**FRAGMENTO DEL TEXTO**
■ ■ ■ ■
La historia juzgará al actual gobierno de Barcelona por su gestión para superar las consecuencias del coronavirus. Es el momento de endeudarse, pero también de recuperar la ambición y de priorizar el interés global a los deseos partidistas. La denominada ciudad de los prodigios es, hoy, una ciudad con muchos tics provincianos, acomplejada, capaz de despreciar un proyecto tan ambicioso e ilusionante como el Hermitage.
Los recelos de los comunes, sus fobias, desgraciadamente, son normales. Van con la etiqueta. La misma formación que despotricaba contra el Mobile y la Agencia Europea del Medicamento reniega ahora del Hermitage con la excusa de que se trata de un proyecto “para un solo público”, según Janet Sanz, una teniente de alcalde que va como una moto pese a su total desprecio de la industria automovilística.
■ ■ ■ ■
**INSTRUCCIONES**
1 – Devuelve sin cambios el pasaje del fragmento que va de "Los recelos de" a "la industria automovilística.".
2 – Según el fragmento, ¿con qué excusa reniegan los comunes del Hermitage?
Usa únicamente el fragmento como fuente.
■ ■ ■ ■
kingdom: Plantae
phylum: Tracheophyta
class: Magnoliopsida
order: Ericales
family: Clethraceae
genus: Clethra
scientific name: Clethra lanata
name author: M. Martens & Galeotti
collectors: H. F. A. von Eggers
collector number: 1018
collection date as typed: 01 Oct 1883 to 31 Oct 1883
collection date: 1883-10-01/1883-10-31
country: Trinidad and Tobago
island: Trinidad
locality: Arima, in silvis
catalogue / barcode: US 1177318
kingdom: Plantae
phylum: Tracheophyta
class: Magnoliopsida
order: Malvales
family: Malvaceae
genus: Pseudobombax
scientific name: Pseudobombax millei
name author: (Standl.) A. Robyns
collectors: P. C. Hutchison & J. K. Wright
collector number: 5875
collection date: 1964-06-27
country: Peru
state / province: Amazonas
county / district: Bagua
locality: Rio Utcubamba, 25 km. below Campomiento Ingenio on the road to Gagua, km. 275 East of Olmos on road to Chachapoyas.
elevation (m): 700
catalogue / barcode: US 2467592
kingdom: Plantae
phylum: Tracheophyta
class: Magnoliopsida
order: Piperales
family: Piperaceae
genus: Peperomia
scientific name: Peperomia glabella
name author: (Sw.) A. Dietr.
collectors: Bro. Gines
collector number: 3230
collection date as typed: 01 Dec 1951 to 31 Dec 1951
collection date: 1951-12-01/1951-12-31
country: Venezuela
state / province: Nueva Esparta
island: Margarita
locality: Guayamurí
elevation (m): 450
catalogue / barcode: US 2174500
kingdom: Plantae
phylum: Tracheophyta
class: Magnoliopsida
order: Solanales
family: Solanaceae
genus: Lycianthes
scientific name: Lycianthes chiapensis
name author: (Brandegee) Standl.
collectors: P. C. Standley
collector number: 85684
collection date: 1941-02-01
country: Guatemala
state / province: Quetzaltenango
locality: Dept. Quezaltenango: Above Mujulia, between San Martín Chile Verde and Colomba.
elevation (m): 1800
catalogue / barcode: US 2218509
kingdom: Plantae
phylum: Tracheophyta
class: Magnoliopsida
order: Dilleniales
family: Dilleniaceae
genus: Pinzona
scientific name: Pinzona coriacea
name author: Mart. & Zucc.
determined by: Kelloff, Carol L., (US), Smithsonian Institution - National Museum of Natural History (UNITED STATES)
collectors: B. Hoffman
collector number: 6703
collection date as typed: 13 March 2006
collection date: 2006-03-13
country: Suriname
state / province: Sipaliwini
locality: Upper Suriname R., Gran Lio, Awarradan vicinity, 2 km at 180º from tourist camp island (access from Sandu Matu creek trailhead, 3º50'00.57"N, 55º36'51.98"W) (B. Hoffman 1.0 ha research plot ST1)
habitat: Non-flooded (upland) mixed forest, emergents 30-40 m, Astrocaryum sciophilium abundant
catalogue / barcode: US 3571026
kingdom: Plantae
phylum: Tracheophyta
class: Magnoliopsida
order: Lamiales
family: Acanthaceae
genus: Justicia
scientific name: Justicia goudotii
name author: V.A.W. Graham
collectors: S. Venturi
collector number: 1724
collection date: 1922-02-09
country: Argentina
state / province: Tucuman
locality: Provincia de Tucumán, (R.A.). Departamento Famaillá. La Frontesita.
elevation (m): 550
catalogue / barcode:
■ ■ ■ ■
**SOLUCIONES**
1 –
Los recelos de los comunes, sus fobias, desgraciadamente, son normales. Van con la etiqueta. La misma formación que despotricaba contra el Mobile y la Agencia Europea del Medicamento reniega ahora del Hermitage con la excusa de que se trata de un proyecto “para un solo público”, según Janet Sanz, una teniente de alcalde que va como una moto pese a su total desprecio de la industria automovilística.

2 – Con la excusa de que se trata de un proyecto “para un solo público”.